Still Dangerous
Tuesday, March 17th, 2009Who rates as Ireland’s best-yet rock band — especially live? Surprise, U2 fans: it’s not a closed case. In their mid-70s heyday, fellow Dubliners Thin Lizzy were killing it worldwide before Bono & Co. had convened in high school. Although never breaking big stateside, the beloved Irish hard rockers were nonetheless a hot ticket. No studio album ever matched their exhilarating onstage mix of double-barreled Celtic guitar scorch and co-founder Brian Downey’s bracing drums, setting off the tough poetic bravado of their late bass-wielding frontman Phil Lynott. Lizzy’s 1978 Live and Dangerous double-album was welcomed as trump-card proof. Even with dispute over how much was overdubbed (producer Tony Visconti now estimates 75%), it’s still hailed as one of rock’s top in-concert documents.

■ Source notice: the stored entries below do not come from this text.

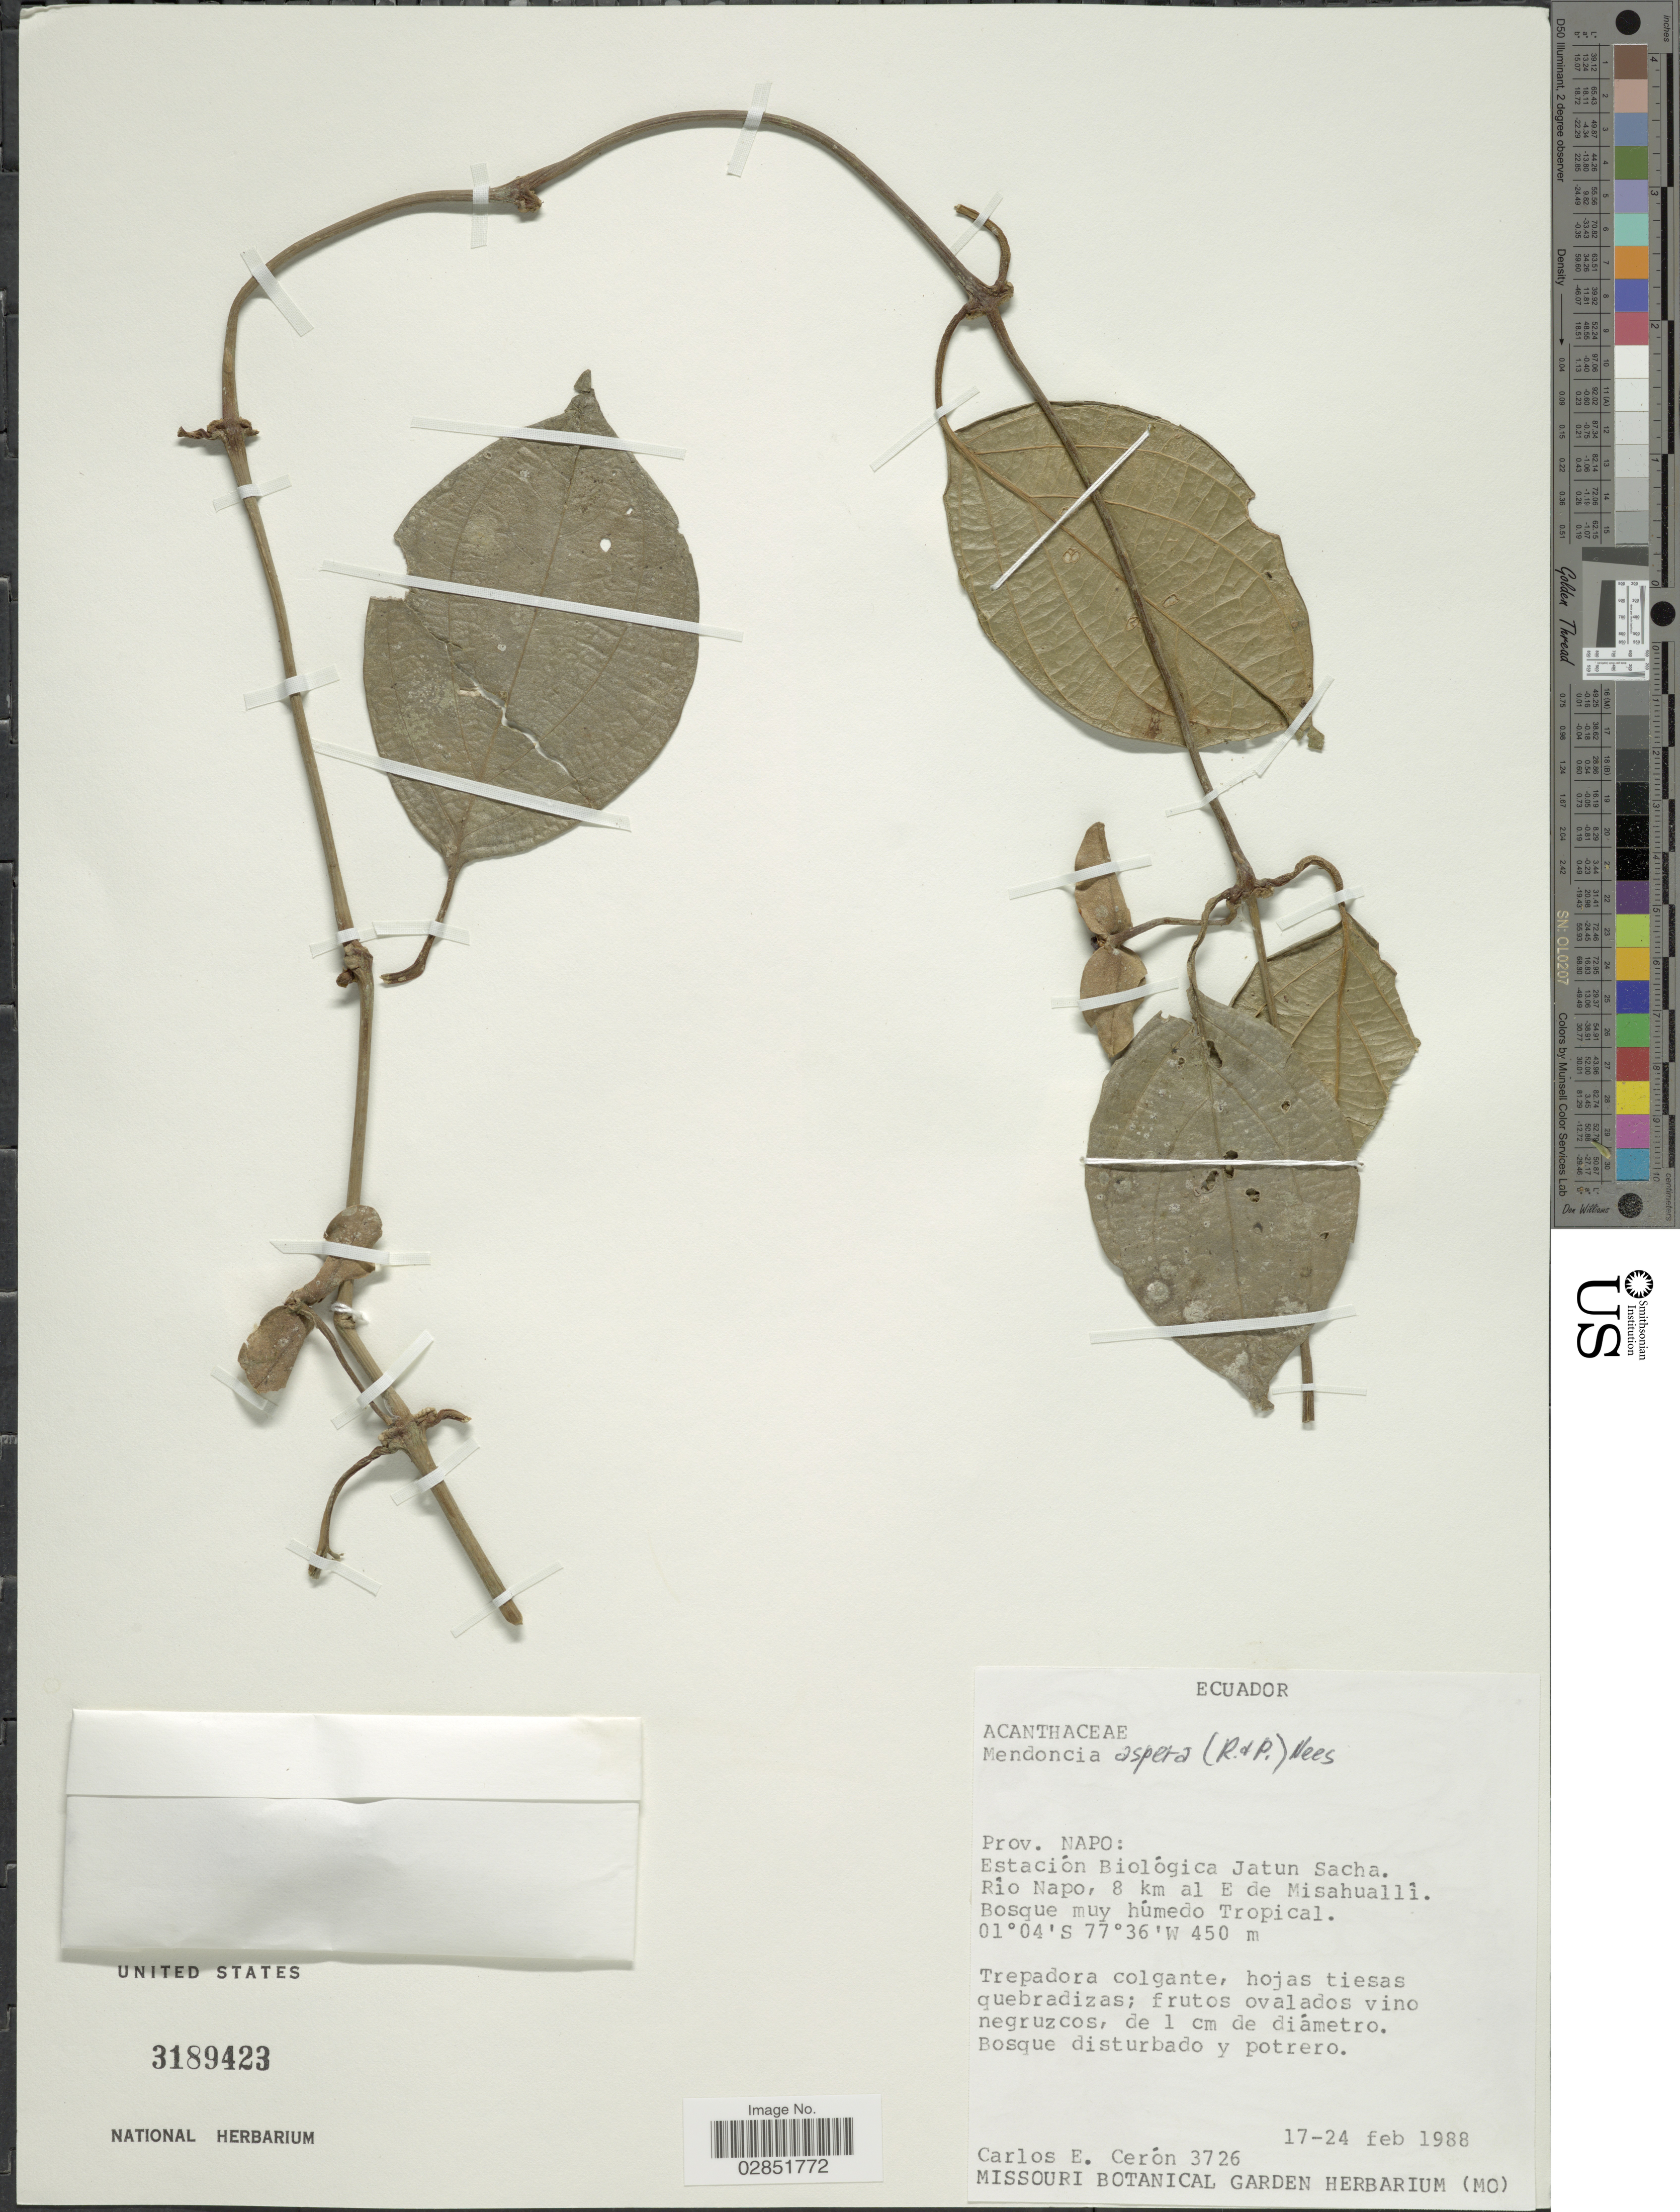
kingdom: Plantae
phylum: Tracheophyta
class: Magnoliopsida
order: Lamiales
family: Acanthaceae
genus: Mendoncia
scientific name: Mendoncia sp.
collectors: C. E. Cerón M.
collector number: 3726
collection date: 1988-02-17/1988-02-24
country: Ecuador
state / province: Napo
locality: Prov. Napo: Estación Biológica Jatun Sacha. Rio Napo, 8 km al E de Misahualli.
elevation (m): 450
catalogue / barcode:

Although problematic, this just-released official recording bolsters TL’s rep. Its stated origin is a forgotten tape dating from the band’s October 1977 two-night-stand at Upper Darby, PA’s Tower Theater — and this time, promise, no overdubs, just the “raw, unadulterated, untouched” truth. Except … it’s not an as-it-happened presentation, something Lizzy devotees have noted in comparing its song order with Lynott’s carefully chosen period setlists. These include one from a long-circulating bootleg of the entire 17-track 10-20-77 Tower show — precisely the gig claimed as the CD’s sole source, also debatable — which was originally broadcast on radio’s King Biscuit Flower Hour (now heard legally streaming on-line).
What’s worse, this new CD offers only 10 songs, with two more available as bonus downloads, justifying charges of holding back. But what’s best: any live Lizzy from this era is ace; even a few previously unreleased perfs are a godsend. And the power-surging transition using the last note of their cinematically thrilling “Cowboy Song” as the first note of their hearty “The Boys Are Back In Town” (TL’s lone U.S. hit; admittedly inspired by Springsteen’s “Kitty’s Back”) arguably remains the finest live segue in the annals of recorded rock.